#### Goal of the exercise
Once the line containing "Figure 1. The" is reached in the listing below, reproduce it and all later lines through the final one exactly, but omit any pictures.

#### Recorded data
══════

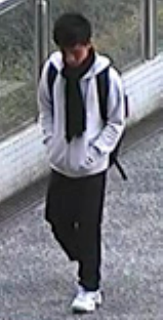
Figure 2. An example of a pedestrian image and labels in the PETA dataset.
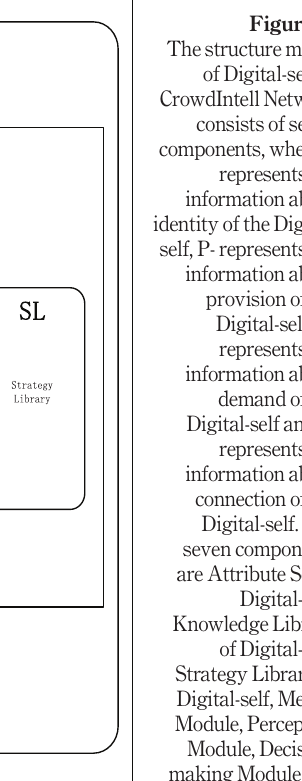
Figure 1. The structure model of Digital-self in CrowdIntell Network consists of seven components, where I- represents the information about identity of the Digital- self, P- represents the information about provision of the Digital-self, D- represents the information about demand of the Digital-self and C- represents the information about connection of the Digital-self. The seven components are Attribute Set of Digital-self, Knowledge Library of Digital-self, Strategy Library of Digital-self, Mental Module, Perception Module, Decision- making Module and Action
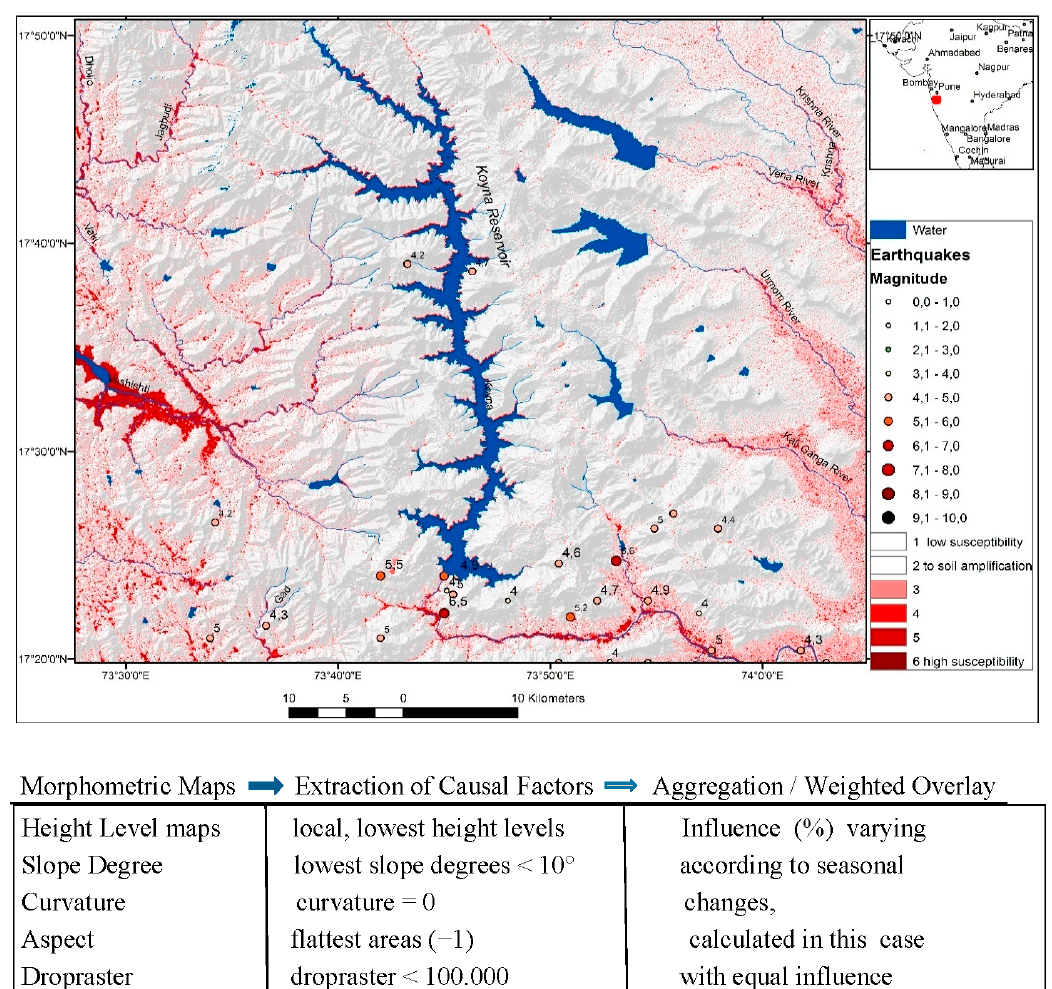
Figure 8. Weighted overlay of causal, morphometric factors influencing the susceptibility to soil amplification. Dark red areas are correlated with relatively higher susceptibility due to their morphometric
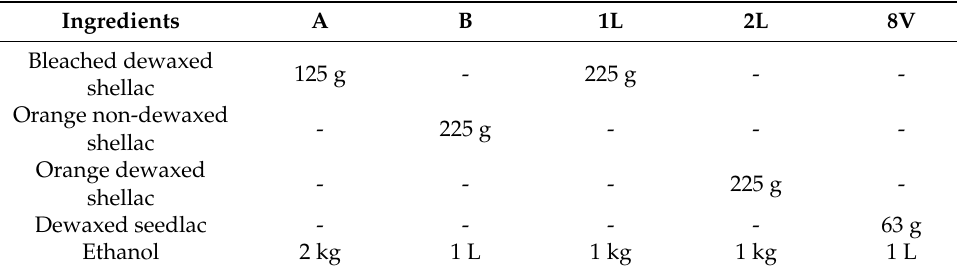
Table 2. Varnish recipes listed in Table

══════

#### Answer
Figure 1. The structure model of Digital-self in CrowdIntell Network consists of seven components, where I- represents the information about identity of the Digital- self, P- represents the information about provision of the Digital-self, D- represents the information about demand of the Digital-self and C- represents the information about connection of the Digital-self. The seven components are Attribute Set of Digital-self, Knowledge Library of Digital-self, Strategy Library of Digital-self, Mental Module, Perception Module, Decision- making Module and Action
Figure 8. Weighted overlay of causal, morphometric factors influencing the susceptibility to soil amplification. Dark red areas are correlated with relatively higher susceptibility due to their morphometric
Table 2. Varnish recipes listed in Table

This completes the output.